Mars: Küçük ve soğuk bir gezegen. Aslında birçok bakımdan Dünya’yı andırır; kutup bölgeleri mevsimlerle beraber farklılık gösterir. Yüzeyde eskiden nehirlerin ve volkanik faaliyetlerin olduğuna dair izler vardır ve çok eski zamanlardan beri Mars’ta yaşam formlarının olduğuna dair şüpheler olmuştur. 1877 yılında Schiaparelli Mars’ın yüzeyinde koyu ve düzenli görünümlü kanal şekilleri tarif etmişti. Ancak bunlar, Schiaparelli’nin yorumladığı gibi canlı yaşam formları tarafından inşa edilmiş kanallar değil, atmosfer hava burgacının (türbülans) yarattığı optik yanılsamalardı. Nitekim Mars üzerinde yaşam olduğuna dair şu zamana kadar yapılmış araştırmalarla hiçbir gösterge bulunamamıştır. Gezegenin sıcaklığı sıfırın altında düzinelerce derece ile sıfırın üstünde birkaç derece arasında değişir ve günlük sıcaklık farklılıkları çok yüksektir (gece ile gündüz arasındaki fark 50°’ye ulaşabilir). Bu büyük farklar kısmen, çok seyrek olan atmosferden kaynaklanır. Dünya’nın atmosferinden 10 kat daha az yoğun olup, her ne kadar ağırlıklı olarak CO2 den oluşuyorsa da, kayda değer bir sera etkisi geliştiremez.
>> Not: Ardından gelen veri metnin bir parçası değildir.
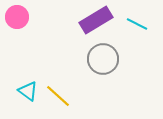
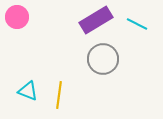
cyan triangle: rotated 15 degrees counterclockwise
yellow line: moved 1 px right, 1 px up; rotated 56 degrees clockwise
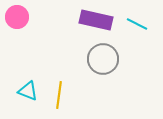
purple rectangle: rotated 44 degrees clockwise
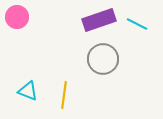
purple rectangle: moved 3 px right; rotated 32 degrees counterclockwise
yellow line: moved 5 px right
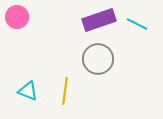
gray circle: moved 5 px left
yellow line: moved 1 px right, 4 px up
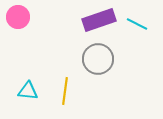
pink circle: moved 1 px right
cyan triangle: rotated 15 degrees counterclockwise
Mars bir zamanlar büyük ihtimalle bugünkünden çok farklıydı. Geniş kanyonlarından ve alüvyon tipi düzlüklerinden, yüzeyinin akan bir sıvı tarafından şekillendirildiği anlaşılıyor. En kabul edilir kurama göre bu sıvı suydu. Birkaç milyar yıl önce Mars’ta da nehirler vardı, büyük ihtimalle taşkın bir yapıya sahiptiler ve gezegenin yüzeyini şekillendirdiler. Ancak şu an o sudan hiçbir iz kalmamıştır. Ne sıvı durumunda, ne de gaz durumunda su yoktur. Gerek Ruh (Spirit), gerek Fırsat (Opportunity) ve gerekse de diğer Mars’a gönderilen uzay araçları gezegenin milyarlarca yıl önce yaşam için uygun koşulları barındırdığını ortaya çıkardı. Yörünge araçları ile 2002’de kutuplarda, yüksek ve orta enlemlerde toprağa gömülü durumda su buzu olduğu belirlenmiş ve bu tespit 2008’de Anka Kuşu (Phoenix) ile doğrulanmıştı. Bu yeni kanıtlar Mars’ta sürmekte olan iklim değişimleri nedeniyle suyun zaman zaman azaldığını gösteriyor.

(Victoria krateri. Derinliği 75, eni ise 750 metre civarıdır. Bu fotoğrafta Mars’ın alt katmanlarını görüyorsunuz. Çukura gönderilen araştırma robotu “Opportunity” kayalarda ancak suyun varlığı ile açıklanabilecek aşınma izlerine rastladı.)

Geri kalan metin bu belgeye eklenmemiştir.